• [ABOUT THIS TASK]: Of the lines below, report only those that contain "worn".

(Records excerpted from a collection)
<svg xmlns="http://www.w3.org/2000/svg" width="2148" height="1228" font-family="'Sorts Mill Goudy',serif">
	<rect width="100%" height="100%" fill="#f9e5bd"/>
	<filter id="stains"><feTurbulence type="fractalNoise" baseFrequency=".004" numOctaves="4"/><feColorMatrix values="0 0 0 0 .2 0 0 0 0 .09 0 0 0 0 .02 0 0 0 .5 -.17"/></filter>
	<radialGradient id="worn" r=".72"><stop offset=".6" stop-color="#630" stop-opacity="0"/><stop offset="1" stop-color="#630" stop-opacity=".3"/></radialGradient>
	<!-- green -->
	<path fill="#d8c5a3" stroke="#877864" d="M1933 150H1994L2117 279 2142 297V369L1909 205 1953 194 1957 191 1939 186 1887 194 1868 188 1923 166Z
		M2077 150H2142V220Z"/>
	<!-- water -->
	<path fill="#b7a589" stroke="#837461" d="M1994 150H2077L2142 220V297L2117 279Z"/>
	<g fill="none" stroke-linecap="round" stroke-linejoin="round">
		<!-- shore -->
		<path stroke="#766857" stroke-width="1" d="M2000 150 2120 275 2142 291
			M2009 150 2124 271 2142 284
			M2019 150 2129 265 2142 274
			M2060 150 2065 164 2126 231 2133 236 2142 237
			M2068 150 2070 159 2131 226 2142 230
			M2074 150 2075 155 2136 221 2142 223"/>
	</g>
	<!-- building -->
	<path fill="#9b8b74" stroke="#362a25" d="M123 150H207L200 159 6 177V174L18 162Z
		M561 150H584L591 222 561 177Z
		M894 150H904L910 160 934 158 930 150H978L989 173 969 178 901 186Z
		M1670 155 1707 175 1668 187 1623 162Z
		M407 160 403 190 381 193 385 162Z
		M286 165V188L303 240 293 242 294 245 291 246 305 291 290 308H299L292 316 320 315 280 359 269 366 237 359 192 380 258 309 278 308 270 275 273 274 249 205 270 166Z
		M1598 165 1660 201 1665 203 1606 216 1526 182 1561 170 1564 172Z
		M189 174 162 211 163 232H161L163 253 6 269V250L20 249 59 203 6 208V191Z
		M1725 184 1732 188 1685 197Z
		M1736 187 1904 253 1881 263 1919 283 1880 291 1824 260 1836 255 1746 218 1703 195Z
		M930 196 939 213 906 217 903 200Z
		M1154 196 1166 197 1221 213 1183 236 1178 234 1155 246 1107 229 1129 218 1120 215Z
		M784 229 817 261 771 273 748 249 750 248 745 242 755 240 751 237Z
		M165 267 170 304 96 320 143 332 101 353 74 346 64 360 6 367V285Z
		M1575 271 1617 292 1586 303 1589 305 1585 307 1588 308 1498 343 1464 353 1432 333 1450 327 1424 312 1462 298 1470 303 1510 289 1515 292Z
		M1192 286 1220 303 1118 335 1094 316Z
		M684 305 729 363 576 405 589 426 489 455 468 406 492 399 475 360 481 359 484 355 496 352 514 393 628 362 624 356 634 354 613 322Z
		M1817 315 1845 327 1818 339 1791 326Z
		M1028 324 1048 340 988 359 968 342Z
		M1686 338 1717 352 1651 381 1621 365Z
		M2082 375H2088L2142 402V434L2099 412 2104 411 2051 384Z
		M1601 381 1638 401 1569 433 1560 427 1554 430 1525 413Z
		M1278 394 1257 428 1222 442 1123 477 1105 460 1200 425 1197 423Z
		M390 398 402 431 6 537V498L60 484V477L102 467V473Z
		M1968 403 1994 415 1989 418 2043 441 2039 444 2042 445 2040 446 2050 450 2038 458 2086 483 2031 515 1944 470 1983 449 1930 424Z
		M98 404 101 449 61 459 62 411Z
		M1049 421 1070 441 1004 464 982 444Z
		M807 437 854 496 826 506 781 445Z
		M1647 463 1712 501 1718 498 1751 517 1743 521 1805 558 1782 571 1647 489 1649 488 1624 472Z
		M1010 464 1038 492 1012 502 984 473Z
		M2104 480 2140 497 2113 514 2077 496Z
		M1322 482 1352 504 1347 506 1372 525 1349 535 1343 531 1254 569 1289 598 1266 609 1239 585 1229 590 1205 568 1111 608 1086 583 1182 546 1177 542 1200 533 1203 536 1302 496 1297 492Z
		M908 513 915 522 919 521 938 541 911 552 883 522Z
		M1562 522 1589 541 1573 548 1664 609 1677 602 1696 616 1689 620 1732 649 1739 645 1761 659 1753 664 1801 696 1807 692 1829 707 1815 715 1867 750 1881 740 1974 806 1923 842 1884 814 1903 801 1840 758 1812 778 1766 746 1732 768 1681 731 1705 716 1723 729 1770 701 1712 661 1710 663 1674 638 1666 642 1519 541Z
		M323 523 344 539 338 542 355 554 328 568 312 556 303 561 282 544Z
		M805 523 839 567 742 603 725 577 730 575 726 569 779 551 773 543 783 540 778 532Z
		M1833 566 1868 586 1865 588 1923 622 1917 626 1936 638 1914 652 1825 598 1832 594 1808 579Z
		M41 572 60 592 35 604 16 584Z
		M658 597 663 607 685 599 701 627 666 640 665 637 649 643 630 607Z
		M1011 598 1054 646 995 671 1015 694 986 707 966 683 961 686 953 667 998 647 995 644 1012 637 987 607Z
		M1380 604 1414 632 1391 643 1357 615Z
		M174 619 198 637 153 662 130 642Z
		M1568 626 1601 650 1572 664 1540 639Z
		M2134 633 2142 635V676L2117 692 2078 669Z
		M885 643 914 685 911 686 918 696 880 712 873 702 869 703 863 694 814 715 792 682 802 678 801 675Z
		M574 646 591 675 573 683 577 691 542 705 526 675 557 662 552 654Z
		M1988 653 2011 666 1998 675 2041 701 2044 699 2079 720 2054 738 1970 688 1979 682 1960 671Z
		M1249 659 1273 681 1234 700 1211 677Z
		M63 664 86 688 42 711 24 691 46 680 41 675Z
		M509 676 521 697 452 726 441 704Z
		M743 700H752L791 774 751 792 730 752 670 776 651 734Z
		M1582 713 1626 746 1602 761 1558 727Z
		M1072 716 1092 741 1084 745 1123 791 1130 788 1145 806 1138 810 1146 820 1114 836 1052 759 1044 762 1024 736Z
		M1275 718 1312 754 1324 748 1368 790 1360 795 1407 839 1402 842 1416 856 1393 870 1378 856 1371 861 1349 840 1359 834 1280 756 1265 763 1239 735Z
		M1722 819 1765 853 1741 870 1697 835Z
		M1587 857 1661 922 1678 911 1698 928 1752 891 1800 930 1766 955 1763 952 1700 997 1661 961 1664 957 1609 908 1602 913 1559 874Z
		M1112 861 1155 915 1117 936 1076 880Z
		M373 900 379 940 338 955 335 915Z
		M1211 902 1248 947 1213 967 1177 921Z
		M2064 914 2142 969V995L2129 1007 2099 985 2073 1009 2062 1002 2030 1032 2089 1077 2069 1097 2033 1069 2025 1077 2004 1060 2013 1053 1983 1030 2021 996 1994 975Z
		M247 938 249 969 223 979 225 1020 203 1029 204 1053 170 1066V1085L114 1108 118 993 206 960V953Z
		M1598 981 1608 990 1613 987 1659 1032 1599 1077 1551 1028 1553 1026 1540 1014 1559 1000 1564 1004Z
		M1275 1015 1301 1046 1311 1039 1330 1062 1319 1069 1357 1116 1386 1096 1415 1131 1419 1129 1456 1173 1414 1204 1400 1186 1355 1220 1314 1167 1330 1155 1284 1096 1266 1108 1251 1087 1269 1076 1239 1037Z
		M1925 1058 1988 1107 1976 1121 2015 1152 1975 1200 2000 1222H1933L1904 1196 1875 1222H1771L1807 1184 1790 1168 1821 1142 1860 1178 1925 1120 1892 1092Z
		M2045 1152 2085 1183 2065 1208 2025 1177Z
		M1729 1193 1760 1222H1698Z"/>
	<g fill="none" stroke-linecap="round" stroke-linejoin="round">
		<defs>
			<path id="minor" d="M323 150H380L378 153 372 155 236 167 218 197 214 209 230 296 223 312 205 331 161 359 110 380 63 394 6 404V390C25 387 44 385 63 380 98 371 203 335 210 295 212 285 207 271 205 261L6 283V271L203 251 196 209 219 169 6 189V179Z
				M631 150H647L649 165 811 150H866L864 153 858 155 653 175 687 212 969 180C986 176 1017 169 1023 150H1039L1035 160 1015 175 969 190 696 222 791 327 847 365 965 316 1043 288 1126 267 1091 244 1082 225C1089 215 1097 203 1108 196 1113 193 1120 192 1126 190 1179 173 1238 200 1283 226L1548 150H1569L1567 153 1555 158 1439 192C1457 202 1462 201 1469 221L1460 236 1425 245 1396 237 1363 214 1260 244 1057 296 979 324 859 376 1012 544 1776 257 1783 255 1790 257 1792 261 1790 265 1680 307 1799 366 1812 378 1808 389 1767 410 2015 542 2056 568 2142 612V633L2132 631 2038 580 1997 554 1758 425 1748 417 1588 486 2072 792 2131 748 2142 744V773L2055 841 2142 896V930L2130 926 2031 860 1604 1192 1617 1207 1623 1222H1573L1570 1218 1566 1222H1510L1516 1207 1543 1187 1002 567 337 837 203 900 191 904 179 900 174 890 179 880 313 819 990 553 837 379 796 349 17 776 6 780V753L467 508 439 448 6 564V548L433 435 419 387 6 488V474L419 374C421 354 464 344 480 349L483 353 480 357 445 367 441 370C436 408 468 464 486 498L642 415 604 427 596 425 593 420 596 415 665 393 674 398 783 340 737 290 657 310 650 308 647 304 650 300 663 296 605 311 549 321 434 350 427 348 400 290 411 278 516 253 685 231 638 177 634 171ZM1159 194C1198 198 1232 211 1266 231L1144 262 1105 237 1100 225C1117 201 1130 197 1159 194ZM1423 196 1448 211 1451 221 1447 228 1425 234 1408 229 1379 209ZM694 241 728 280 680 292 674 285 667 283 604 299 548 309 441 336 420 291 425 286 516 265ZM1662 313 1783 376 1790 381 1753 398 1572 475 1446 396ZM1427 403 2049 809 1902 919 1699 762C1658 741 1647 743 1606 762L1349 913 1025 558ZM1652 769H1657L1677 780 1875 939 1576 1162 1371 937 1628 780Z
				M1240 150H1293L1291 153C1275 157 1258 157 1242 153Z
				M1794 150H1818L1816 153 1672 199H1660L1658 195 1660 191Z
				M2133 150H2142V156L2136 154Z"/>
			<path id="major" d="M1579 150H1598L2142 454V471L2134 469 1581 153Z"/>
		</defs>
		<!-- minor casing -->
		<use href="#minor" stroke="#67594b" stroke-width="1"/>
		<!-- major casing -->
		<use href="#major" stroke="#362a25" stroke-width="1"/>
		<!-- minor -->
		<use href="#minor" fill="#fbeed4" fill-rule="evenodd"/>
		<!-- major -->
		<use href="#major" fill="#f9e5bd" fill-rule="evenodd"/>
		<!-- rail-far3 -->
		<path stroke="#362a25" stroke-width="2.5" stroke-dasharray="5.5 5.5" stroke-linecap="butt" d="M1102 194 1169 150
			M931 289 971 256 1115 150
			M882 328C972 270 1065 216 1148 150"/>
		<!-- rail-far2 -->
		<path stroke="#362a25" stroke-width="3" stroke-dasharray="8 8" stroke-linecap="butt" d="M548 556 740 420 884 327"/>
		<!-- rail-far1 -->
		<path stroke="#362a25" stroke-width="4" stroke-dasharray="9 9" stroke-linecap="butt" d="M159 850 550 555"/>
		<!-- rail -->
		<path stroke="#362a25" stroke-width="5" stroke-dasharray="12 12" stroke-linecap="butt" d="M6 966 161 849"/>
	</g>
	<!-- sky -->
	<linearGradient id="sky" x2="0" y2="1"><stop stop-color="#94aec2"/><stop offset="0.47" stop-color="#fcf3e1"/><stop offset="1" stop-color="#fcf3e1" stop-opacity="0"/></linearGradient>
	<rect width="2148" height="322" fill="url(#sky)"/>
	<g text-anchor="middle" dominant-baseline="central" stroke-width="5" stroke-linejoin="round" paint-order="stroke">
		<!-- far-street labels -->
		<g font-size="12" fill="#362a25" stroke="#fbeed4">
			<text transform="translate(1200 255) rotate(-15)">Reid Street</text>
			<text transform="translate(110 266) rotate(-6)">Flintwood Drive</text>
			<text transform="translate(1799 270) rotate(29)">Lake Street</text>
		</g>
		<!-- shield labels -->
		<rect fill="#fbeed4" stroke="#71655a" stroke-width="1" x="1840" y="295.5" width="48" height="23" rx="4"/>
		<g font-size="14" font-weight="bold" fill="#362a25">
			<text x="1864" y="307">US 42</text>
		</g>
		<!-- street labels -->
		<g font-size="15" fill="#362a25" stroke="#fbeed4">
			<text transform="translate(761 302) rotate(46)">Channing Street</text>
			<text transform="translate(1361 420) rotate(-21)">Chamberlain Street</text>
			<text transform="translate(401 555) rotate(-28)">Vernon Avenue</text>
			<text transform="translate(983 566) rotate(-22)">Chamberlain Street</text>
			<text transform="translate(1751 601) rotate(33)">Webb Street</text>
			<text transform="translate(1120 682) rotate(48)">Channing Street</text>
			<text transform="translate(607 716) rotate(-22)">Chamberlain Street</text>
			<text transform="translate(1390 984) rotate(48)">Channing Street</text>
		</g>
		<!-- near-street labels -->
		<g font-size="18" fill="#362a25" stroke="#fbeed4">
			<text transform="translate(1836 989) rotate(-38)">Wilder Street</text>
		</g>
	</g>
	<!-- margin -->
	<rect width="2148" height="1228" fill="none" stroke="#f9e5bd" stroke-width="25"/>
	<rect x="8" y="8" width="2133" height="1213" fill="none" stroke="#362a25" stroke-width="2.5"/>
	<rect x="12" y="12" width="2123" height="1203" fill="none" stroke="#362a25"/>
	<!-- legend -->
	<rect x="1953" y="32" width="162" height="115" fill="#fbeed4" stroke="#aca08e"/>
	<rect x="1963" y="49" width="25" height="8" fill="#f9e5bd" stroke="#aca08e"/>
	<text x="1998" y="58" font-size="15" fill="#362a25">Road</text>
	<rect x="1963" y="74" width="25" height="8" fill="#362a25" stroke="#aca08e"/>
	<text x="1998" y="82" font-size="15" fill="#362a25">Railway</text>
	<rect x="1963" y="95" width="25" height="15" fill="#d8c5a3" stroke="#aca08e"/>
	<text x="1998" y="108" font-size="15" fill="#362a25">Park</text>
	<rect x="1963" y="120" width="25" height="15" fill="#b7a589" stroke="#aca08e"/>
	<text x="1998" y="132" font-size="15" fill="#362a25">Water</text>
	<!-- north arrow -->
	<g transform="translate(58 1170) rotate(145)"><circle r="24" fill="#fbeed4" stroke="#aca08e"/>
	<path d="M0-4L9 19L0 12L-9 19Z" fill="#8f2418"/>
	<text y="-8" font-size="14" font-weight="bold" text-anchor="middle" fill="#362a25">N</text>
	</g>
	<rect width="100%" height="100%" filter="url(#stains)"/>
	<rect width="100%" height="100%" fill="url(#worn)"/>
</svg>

• [RESPONSE TO THE TASK]:
	<radialGradient id="worn" r=".72"><stop offset=".6" stop-color="#630" stop-opacity="0"/><stop offset="1" stop-color="#630" stop-opacity=".3"/></radialGradient>
	<rect width="100%" height="100%" fill="url(#worn)"/>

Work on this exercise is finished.